> **Exercise data**
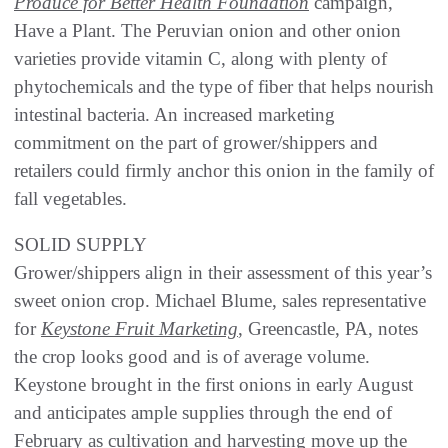
Produce for Better Health Foundation
campaign,
Have a Plant. The Peruvian onion and other onion
varieties provide vitamin C, along with plenty of
phytochemicals and the type of fiber that helps nourish
intestinal bacteria. An increased marketing
commitment on the part of grower/shippers and
retailers could firmly anchor this onion in the family of
fall vegetables.
SOLID SUPPLY
Grower/shippers align in their assessment of this year’s
sweet onion crop. Michael Blume, sales representative
for
Keystone Fruit Marketing
, Greencastle, PA, notes
the crop looks good and is of average volume.
Keystone brought in the first onions in early August
and anticipates ample supplies through the end of
February as cultivation and harvesting move up the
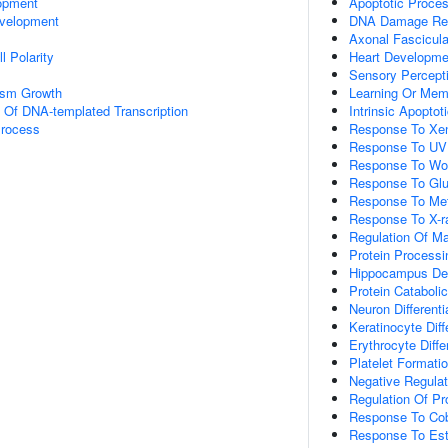
opment
Apoptotic Proce
velopment
DNA Damage Re
Axonal Fascicula
l Polarity
Heart Developme
Sensory Percept
nism Growth
Learning Or Mem
n Of DNA-templated Transcription
Intrinsic Apopto
Process
Response To Xen
Response To UV
Response To Wo
Response To Gl
Response To Met
Response To X-r
Regulation Of M
Protein Processi
Hippocampus De
Protein Cataboli
Neuron Differenti
Keratinocyte Diff
Erythrocyte Diffe
Platelet Formati
Negative Regulati
Regulation Of Pro
Response To Cob
Response To Est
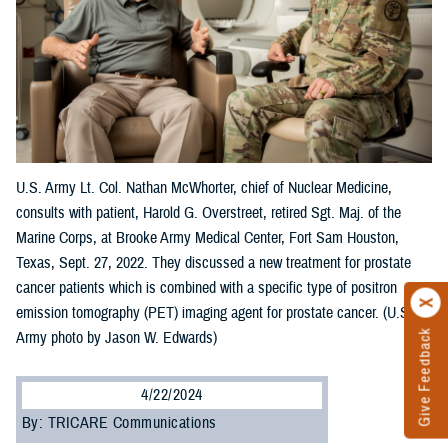
U.S. Army Lt. Col. Nathan McWhorter, chief of Nuclear Medicine,
consults with patient, Harold G. Overstreet, retired Sgt. Maj. of the
Marine Corps, at Brooke Army Medical Center, Fort Sam Houston,
Texas, Sept. 27, 2022. They discussed a new treatment for prostate
cancer patients which is combined with a specific type of positron
emission tomography (PET) imaging agent for prostate cancer. (U.S.
Give Feedback
Army photo by Jason W. Edwards)
4/22/2024
By: TRICARE Communications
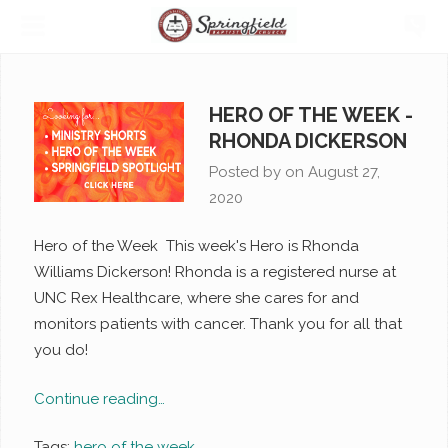
HERO OF THE WEEK -
RHONDA DICKERSON
Posted by on
August 27,
2020
Hero of the Week This week's Hero is Rhonda
Williams Dickerson! Rhonda is a registered nurse at
UNC Rex Healthcare, where she cares for and
monitors patients with cancer. Thank you for all that
you do!
Continue reading…
Tags:
hero of the week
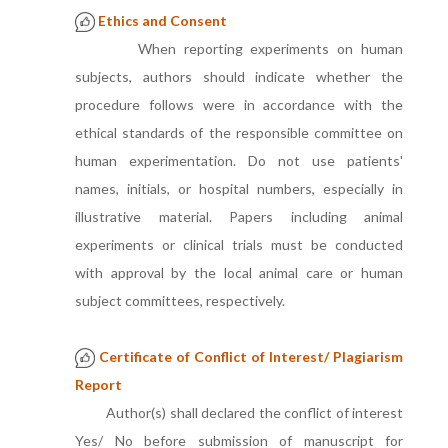
Ethics and Consent
When reporting experiments on human
subjects, authors should indicate whether the
procedure follows were in accordance with the
ethical standards of the responsible committee on
human experimentation. Do not use patients'
names, initials, or hospital numbers, especially in
illustrative material. Papers including animal
experiments or clinical trials must be conducted
with approval by the local animal care or human
subject committees, respectively.
Certificate of Conflict of Interest/ Plagiarism
Report
Author(s) shall declared the conflict of interest
Yes/ No before submission of manuscript for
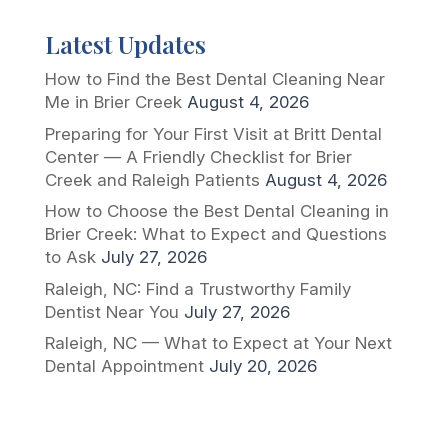
Latest Updates
How to Find the Best Dental Cleaning Near
Me in Brier Creek
August 4, 2026
Preparing for Your First Visit at Britt Dental
Center — A Friendly Checklist for Brier
Creek and Raleigh Patients
August 4, 2026
How to Choose the Best Dental Cleaning in
Brier Creek: What to Expect and Questions
to Ask
July 27, 2026
Raleigh, NC: Find a Trustworthy Family
Dentist Near You
July 27, 2026
Raleigh, NC — What to Expect at Your Next
Dental Appointment
July 20, 2026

> **Task statement**
Copy out each line of the entries where the word "What" is found.

> **Answer to this problem**
Brier Creek: What to Expect and Questions
Raleigh, NC — What to Expect at Your Next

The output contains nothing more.